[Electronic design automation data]
=== Begin Enclosure ===
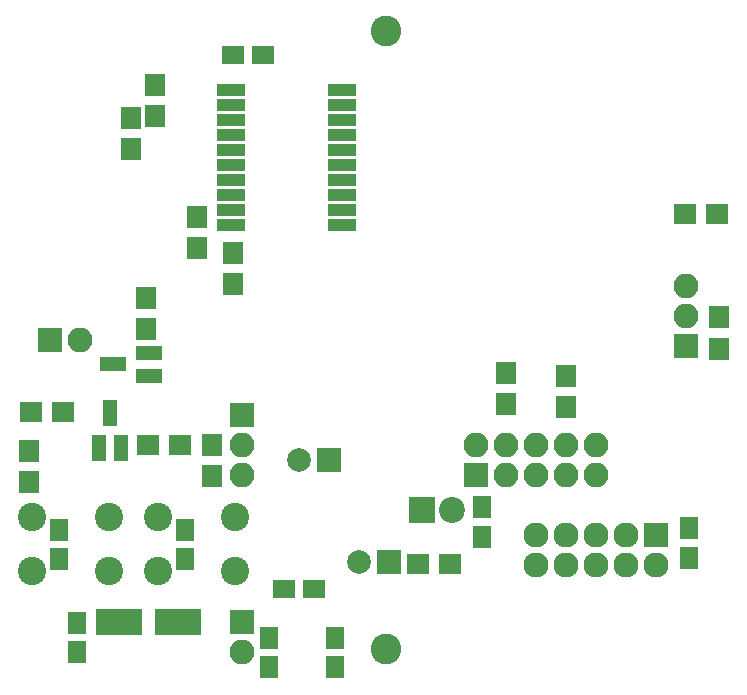
<source format=gbr>
G04 #@! TF.FileFunction,Soldermask,Bot*
%FSLAX46Y46*%
G04 Gerber Fmt 4.6, Leading zero omitted, Abs format (unit mm)*
G04 Created by KiCad (PCBNEW 4.0.5) date 09/27/18 14:31:26*
%MOMM*%
%LPD*%
G01*
G04 APERTURE LIST*
%ADD10C,0.100000*%
%ADD11R,1.650000X1.900000*%
%ADD12R,1.900000X1.650000*%
%ADD13R,2.000000X2.000000*%
%ADD14C,2.000000*%
%ADD15R,3.900000X2.200000*%
%ADD16R,2.200000X2.200000*%
%ADD17C,2.200000*%
%ADD18R,2.350000X1.000000*%
%ADD19R,2.100000X2.100000*%
%ADD20O,2.100000X2.100000*%
%ADD21R,1.200000X2.300000*%
%ADD22R,2.300000X1.200000*%
%ADD23R,1.700000X1.900000*%
%ADD24R,1.900000X1.700000*%
%ADD25C,2.400000*%
%ADD26C,2.600000*%
%ADD27R,2.127200X2.127200*%
%ADD28O,2.127200X2.127200*%
G04 APERTURE END LIST*
D10*
D11*
X137414000Y-125496000D03*
X137414000Y-127996000D03*
D12*
X136886000Y-76200000D03*
X134386000Y-76200000D03*
D11*
X143002000Y-125496000D03*
X143002000Y-127996000D03*
X121158000Y-124226000D03*
X121158000Y-126726000D03*
D12*
X138704000Y-121412000D03*
X141204000Y-121412000D03*
D11*
X172974000Y-118725000D03*
X172974000Y-116225000D03*
X155448000Y-114447000D03*
X155448000Y-116947000D03*
D13*
X147574000Y-119126000D03*
D14*
X145074000Y-119126000D03*
D13*
X142494000Y-110490000D03*
D14*
X139994000Y-110490000D03*
D11*
X119634000Y-116352000D03*
X119634000Y-118852000D03*
X130302000Y-116352000D03*
X130302000Y-118852000D03*
D15*
X124754000Y-124206000D03*
X129754000Y-124206000D03*
D16*
X150368000Y-114681000D03*
D17*
X152908000Y-114681000D03*
D18*
X134238000Y-90551000D03*
X134238000Y-89281000D03*
X134238000Y-88011000D03*
X134238000Y-86741000D03*
X134238000Y-85471000D03*
X134238000Y-84201000D03*
X134238000Y-82931000D03*
X134238000Y-81661000D03*
X134238000Y-80391000D03*
X134238000Y-79121000D03*
X143638000Y-79121000D03*
X143638000Y-80391000D03*
X143638000Y-81661000D03*
X143638000Y-82931000D03*
X143638000Y-84201000D03*
X143638000Y-85471000D03*
X143638000Y-86741000D03*
X143638000Y-88011000D03*
X143638000Y-89281000D03*
X143638000Y-90551000D03*
D19*
X135128000Y-124206000D03*
D20*
X135128000Y-126746000D03*
D19*
X154940000Y-111760000D03*
D20*
X154940000Y-109220000D03*
X157480000Y-111760000D03*
X157480000Y-109220000D03*
X160020000Y-111760000D03*
X160020000Y-109220000D03*
X162560000Y-111760000D03*
X162560000Y-109220000D03*
X165100000Y-111760000D03*
X165100000Y-109220000D03*
D19*
X172720000Y-100832000D03*
D20*
X172720000Y-98292000D03*
X172720000Y-95752000D03*
X135128000Y-111760000D03*
D19*
X135128000Y-106680000D03*
D20*
X135128000Y-109220000D03*
D19*
X118872000Y-100330000D03*
D20*
X121412000Y-100330000D03*
D21*
X124902000Y-109450000D03*
X123002000Y-109450000D03*
X123952000Y-106450000D03*
D22*
X127230000Y-101412000D03*
X127230000Y-103312000D03*
X124230000Y-102362000D03*
D23*
X125730000Y-81454000D03*
X125730000Y-84154000D03*
X127762000Y-78660000D03*
X127762000Y-81360000D03*
X157480000Y-105744000D03*
X157480000Y-103044000D03*
X131318000Y-92536000D03*
X131318000Y-89836000D03*
X134366000Y-95584000D03*
X134366000Y-92884000D03*
D24*
X119968000Y-106426000D03*
X117268000Y-106426000D03*
D23*
X162560000Y-105998000D03*
X162560000Y-103298000D03*
D24*
X175340000Y-89662000D03*
X172640000Y-89662000D03*
X129874000Y-109220000D03*
X127174000Y-109220000D03*
D23*
X127000000Y-99394000D03*
X127000000Y-96694000D03*
X175514000Y-98345000D03*
X175514000Y-101045000D03*
X132588000Y-109140000D03*
X132588000Y-111840000D03*
X117094000Y-112348000D03*
X117094000Y-109648000D03*
D24*
X150034000Y-119253000D03*
X152734000Y-119253000D03*
D25*
X117348000Y-119816000D03*
X117348000Y-115316000D03*
X123848000Y-119816000D03*
X123848000Y-115316000D03*
X128016000Y-119816000D03*
X128016000Y-115316000D03*
X134516000Y-119816000D03*
X134516000Y-115316000D03*
D26*
X147320000Y-74168000D03*
X147320000Y-126492000D03*
D27*
X170180000Y-116840000D03*
D28*
X170180000Y-119380000D03*
X167640000Y-116840000D03*
X167640000Y-119380000D03*
X165100000Y-116840000D03*
X165100000Y-119380000D03*
X162560000Y-116840000D03*
X162560000Y-119380000D03*
X160020000Y-116840000D03*
X160020000Y-119380000D03*
M02*

</source>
=== End Enclosure ===
→ **WORK INSTRUCTION**: Copy each line above that has the word "format".

→ **TASK OUTPUT**:
<source format=gbr>
G04 Gerber Fmt 4.6, Leading zero omitted, Abs format (unit mm)*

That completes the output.